Crossing over, creatively

Artists are reviving White River Junction, Vt.

September 21, 2005|Weekend Planner, Diane E. Foulds, Globe Correspondent
(Page 3 of 3)

The most unusual of the town's new residents is the Main Street Museum. Though no longer on Main Street, and not a museum in the usual sense, it typifies the creative iconoclasm that is turning this town into an original. A taxidermied llama guards the front window, and in the back, the glazed eyes of mounted beasts look out onto rows of glass cases enclosing everything from Elvis Presley's gallstones to the preserved carcass of a monster said to have been dragged from the depths of the Connecticut River. There is MACBA (modern art created by accident), jars of murky-looking detritus, and gifts too laughable to categorize. Walking through, it slowly dawns on you that founder David Fairbanks Ford is placing the whole notion of curating under scrutiny, with two parts satire, three parts silliness.

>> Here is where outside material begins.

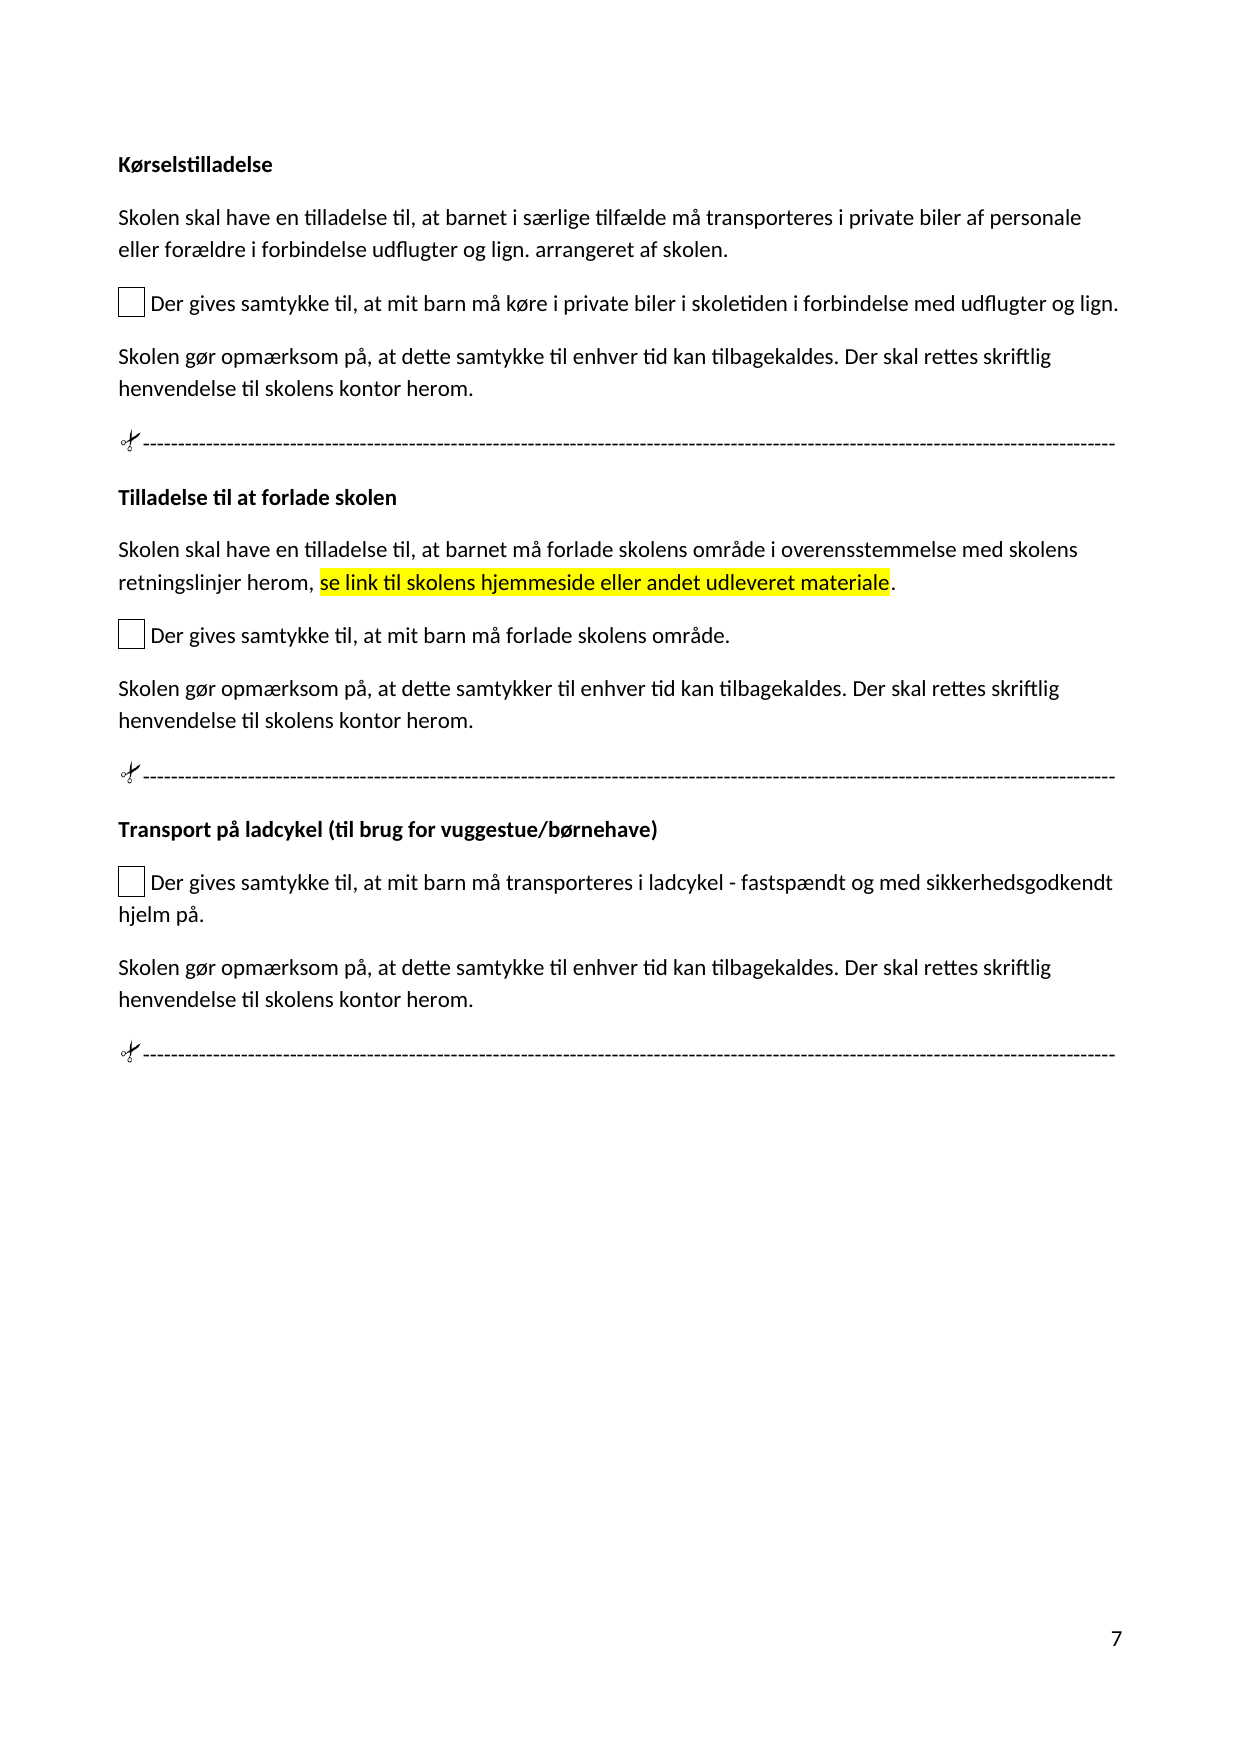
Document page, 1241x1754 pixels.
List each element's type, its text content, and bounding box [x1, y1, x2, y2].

text ------------------------------------------------------------------------------------------------------------------------------------------- [118, 759, 1122, 790]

Walk the labyrinthine hallways of the Tip Top Building, a commercial bakery turned art center, and more surprises appear: a photography exhibit, a wall of masterful prints, and a giant wooden sculpture, all the work of individuals recently drawn to this previously overlooked town.

''The intricate life of a small city in central eastern Vermont is too interesting to be ignored," Ford says. ''Our present is continuously, and sometimes rambunctiously, transforming into our history."

Diane E. Foulds is a writer in Burlington, Vt.